If you plan on allowing absolutely no tags, htmlentities will do the trick [EDIT: .. in most cases].
Believe it or not, almost all browsers out there today are “seriously flawed”. They make a lot of assumptions to render sloppy code.
So once you start allowing some tags (or modify to create tags - i.e. bbcode), you run into the lax browser rendering engines. Under the right conditions, browsers will accept entities without semicolons. Also, many accept the javascript directive in places where javascript simply does not belong.
A positive security policy is always the best approach (specify what is allowed). Always strip as much as you can and validate where possible.
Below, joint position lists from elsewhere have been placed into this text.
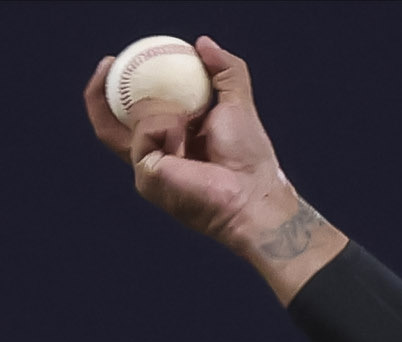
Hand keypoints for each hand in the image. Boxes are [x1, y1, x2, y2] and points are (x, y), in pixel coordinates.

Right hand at [84, 36, 344, 300]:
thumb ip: (226, 73)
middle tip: (110, 62)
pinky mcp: (146, 176)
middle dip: (101, 91)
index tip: (119, 59)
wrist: (255, 194)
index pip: (131, 115)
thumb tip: (203, 43)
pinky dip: (165, 126)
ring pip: (134, 121)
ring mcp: (147, 170)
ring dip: (161, 111)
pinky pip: (145, 134)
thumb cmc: (250, 159)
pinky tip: (184, 136)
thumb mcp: (238, 104)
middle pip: (109, 124)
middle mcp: (154, 159)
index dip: (119, 88)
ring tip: (190, 121)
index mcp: (171, 143)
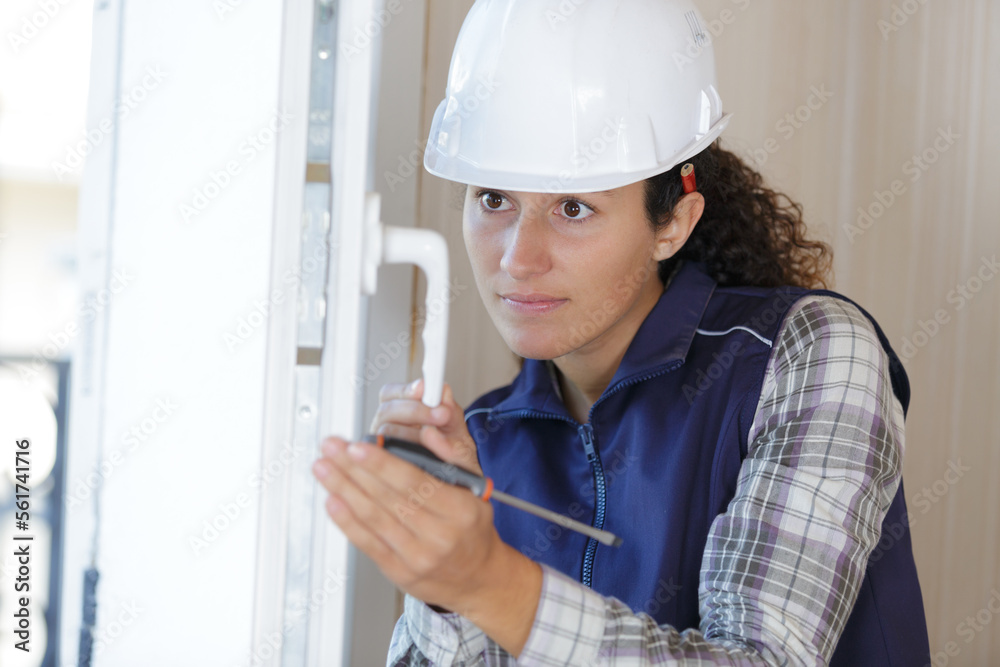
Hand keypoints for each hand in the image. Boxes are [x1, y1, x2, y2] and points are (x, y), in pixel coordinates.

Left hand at [312, 380, 541, 654]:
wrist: (477, 577)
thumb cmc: (472, 528)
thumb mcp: (477, 487)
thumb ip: (454, 456)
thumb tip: (429, 433)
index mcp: (460, 511)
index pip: (414, 482)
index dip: (381, 463)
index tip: (358, 446)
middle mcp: (439, 536)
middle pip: (387, 498)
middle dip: (353, 469)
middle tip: (332, 448)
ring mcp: (417, 557)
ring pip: (373, 518)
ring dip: (343, 489)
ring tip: (324, 468)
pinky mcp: (399, 572)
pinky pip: (367, 542)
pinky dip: (346, 520)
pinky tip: (332, 500)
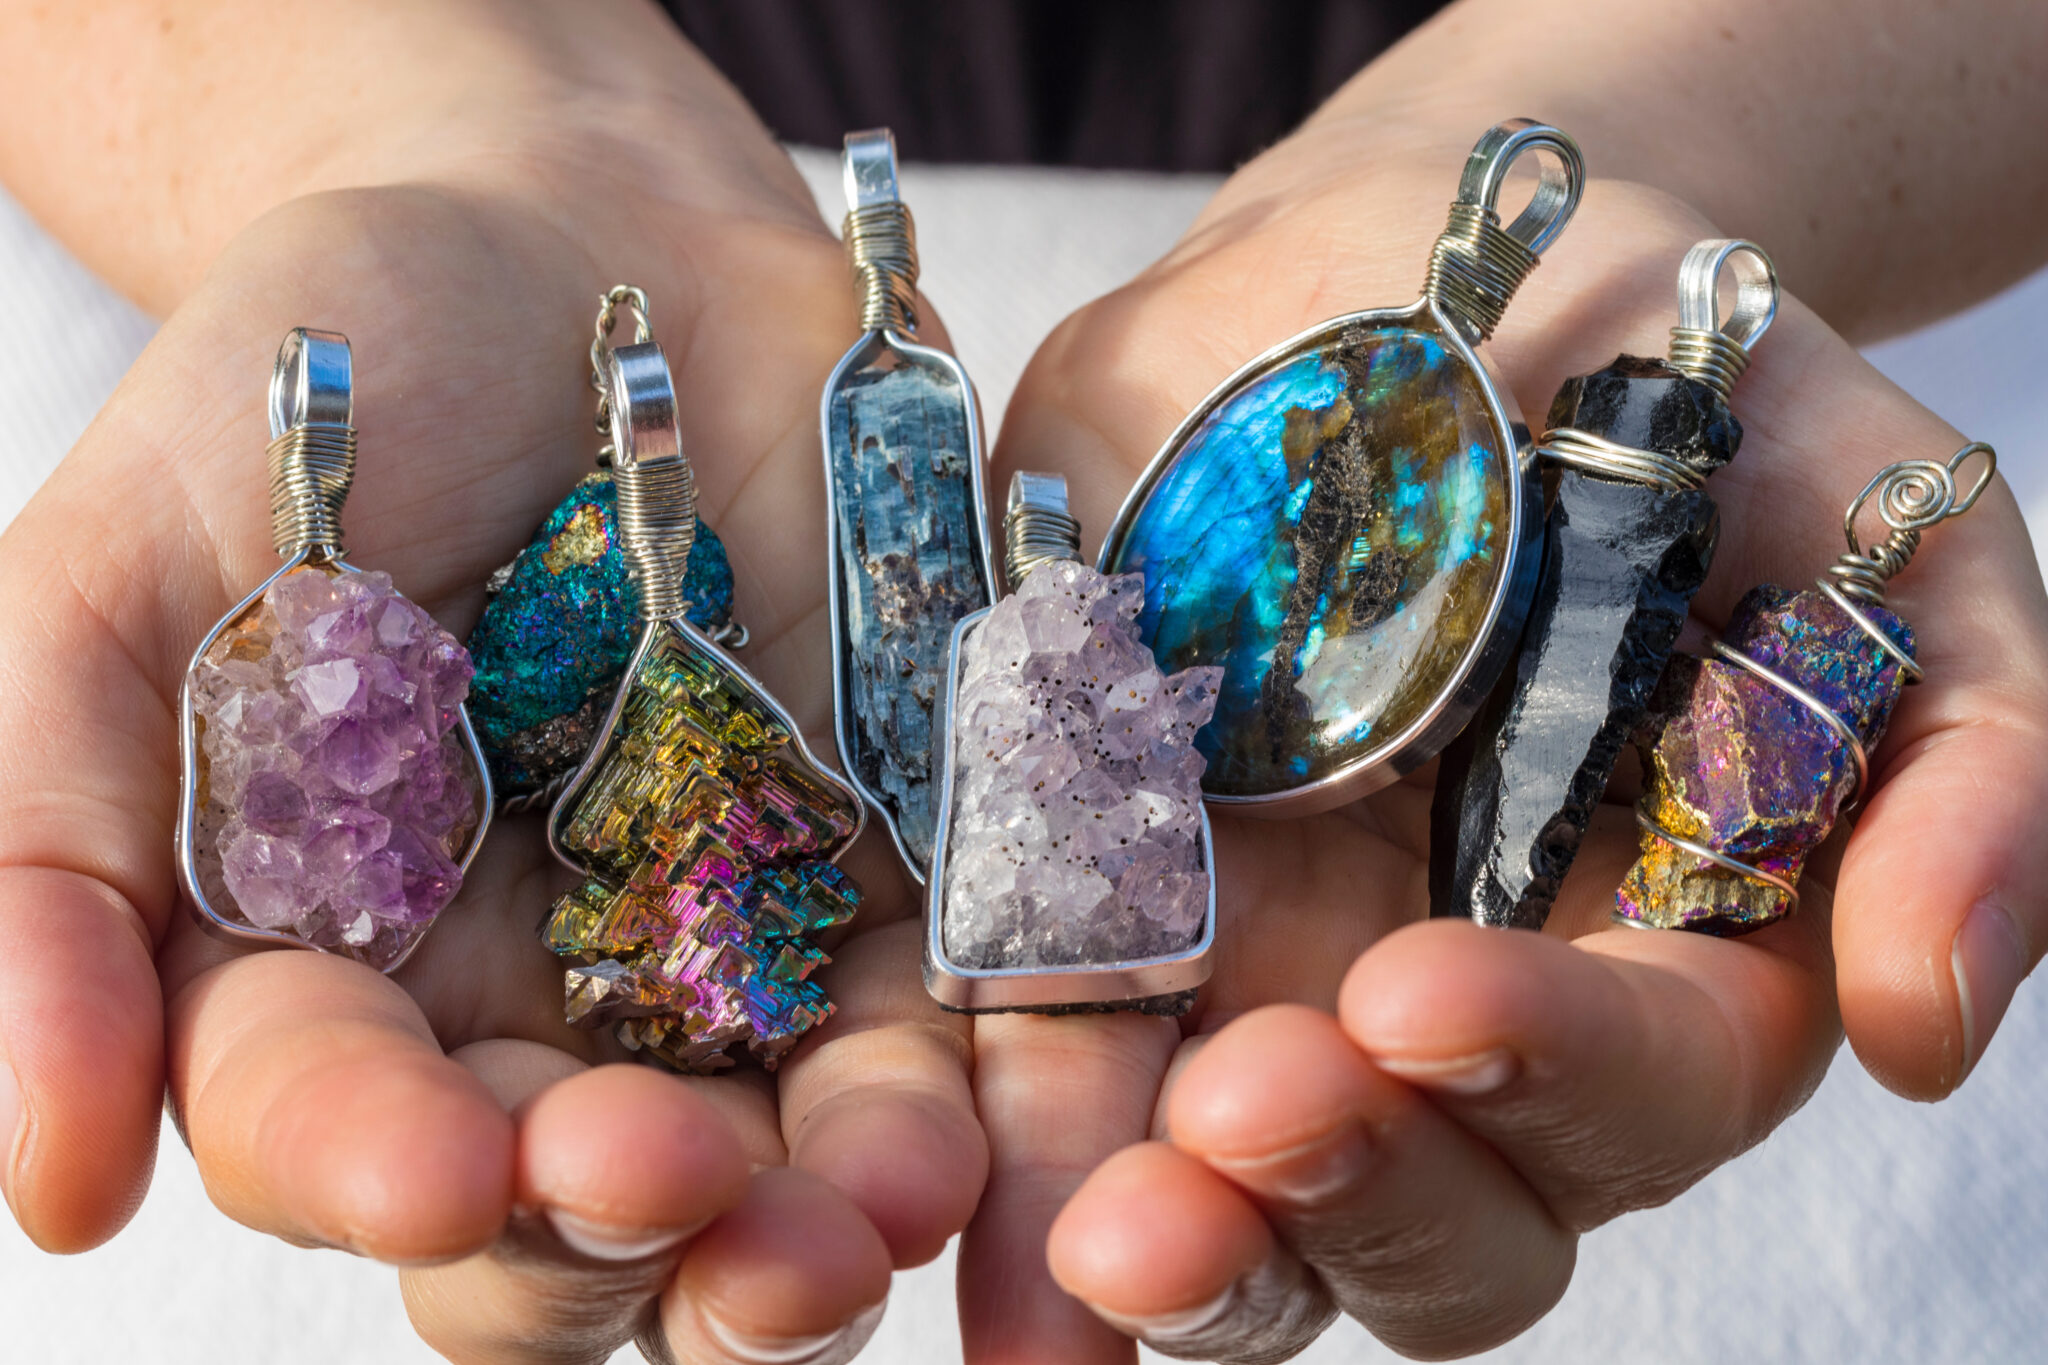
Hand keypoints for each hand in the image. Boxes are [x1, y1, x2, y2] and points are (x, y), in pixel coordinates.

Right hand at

That means that a url field should be checked to contain a url. (! and if someone tells you it doesn’t, for god’s sake fix it !)
The xss_clean function primarily uses a very strict negative security policy (recognize script elements and other attack vectors and remove them). In some cases, there is a little bit of whitelisting, such as validating image and anchor tags. Since browser rendering is so weak and unstandardized, and blacklisting is such a tough thing to do, the only way for any of this to work effectively is to be very broad. That does create some false positive we just have to live with.
As for those test cases, the SVN version allows one character behind the &, because there is no entity that looks like that. I would agree though, that the whitespace character should be reinserted after the tag (at least \09, \10, and \13 - the other invisibles are stripped anyways).